If he was right, the effect would be a shimmer and dance along the tall shape of the flame, the flat stones mingled with the tilted, glinting tesserae. Seen from below, it ought to have that result in sunlight through the win­dows around the base of the dome, or by the light of the wall candles and the suspended iron lanterns running the length of the sanctuary. The young queen had assured Martinian that her bequest to the clerics here would ensure evening and winter lighting. Crispin had no reason to disbelieve it was her father’s tomb, and the Antae had had a cult of ancestor-worship, only thinly masked by their conversion to the Jaddite faith.
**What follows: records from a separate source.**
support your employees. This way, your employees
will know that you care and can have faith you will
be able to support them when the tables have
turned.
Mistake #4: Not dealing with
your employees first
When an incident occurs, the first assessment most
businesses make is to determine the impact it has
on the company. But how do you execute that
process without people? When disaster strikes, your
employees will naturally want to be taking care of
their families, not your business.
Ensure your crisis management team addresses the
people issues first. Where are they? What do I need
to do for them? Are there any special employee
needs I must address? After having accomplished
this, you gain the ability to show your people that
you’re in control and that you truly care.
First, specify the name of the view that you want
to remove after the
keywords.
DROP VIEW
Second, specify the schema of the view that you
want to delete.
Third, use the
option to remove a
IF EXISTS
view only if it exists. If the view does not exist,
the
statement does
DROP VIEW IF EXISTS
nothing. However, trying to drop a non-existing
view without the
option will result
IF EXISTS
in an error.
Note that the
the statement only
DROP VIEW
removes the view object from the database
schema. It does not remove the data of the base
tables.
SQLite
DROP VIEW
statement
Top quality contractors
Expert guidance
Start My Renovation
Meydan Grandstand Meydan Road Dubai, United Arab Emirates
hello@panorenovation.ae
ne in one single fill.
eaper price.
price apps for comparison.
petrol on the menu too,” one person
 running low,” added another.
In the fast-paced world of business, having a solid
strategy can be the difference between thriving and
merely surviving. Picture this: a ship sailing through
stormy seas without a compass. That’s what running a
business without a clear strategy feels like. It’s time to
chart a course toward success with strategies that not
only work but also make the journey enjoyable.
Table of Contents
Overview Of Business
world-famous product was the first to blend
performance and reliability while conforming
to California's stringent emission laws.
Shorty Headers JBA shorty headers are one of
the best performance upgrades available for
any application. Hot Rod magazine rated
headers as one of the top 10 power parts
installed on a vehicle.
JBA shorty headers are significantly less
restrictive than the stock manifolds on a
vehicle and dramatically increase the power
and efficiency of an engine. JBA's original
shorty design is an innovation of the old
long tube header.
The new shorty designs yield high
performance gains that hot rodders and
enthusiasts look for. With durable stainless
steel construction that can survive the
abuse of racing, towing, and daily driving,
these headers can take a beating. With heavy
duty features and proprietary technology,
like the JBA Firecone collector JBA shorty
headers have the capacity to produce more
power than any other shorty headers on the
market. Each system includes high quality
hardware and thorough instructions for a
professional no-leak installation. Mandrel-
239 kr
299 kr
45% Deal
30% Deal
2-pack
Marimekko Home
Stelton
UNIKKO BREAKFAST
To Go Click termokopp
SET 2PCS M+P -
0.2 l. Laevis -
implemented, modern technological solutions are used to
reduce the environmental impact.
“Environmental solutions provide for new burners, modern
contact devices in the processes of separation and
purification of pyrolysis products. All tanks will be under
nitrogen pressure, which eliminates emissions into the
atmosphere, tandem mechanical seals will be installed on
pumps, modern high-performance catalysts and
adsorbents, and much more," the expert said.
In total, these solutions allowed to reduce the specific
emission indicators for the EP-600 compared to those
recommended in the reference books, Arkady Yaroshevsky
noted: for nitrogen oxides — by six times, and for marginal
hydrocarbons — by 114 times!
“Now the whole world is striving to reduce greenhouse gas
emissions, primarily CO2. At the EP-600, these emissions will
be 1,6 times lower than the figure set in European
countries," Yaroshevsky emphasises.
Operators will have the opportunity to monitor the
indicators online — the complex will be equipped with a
He had a cloth knotted around the cut in his left hand, and that made him awkward. He dropped a good stone, watched it fall a long way and swore again, reaching for another one. The setting bed was beginning to harden beneath the flame and torch he was filling in. He would have to work faster. The torch was silver. They were using whitish marble and some river-smooth stones for that-it ought to work. He’d heard that in the east they had a way of frosting glass to make an almost pure white tessera like snow, and that mother-of-pearl was available, for crowns and jewellery. He didn’t even like thinking about such things. It only frustrated him, here in the west amid ruins.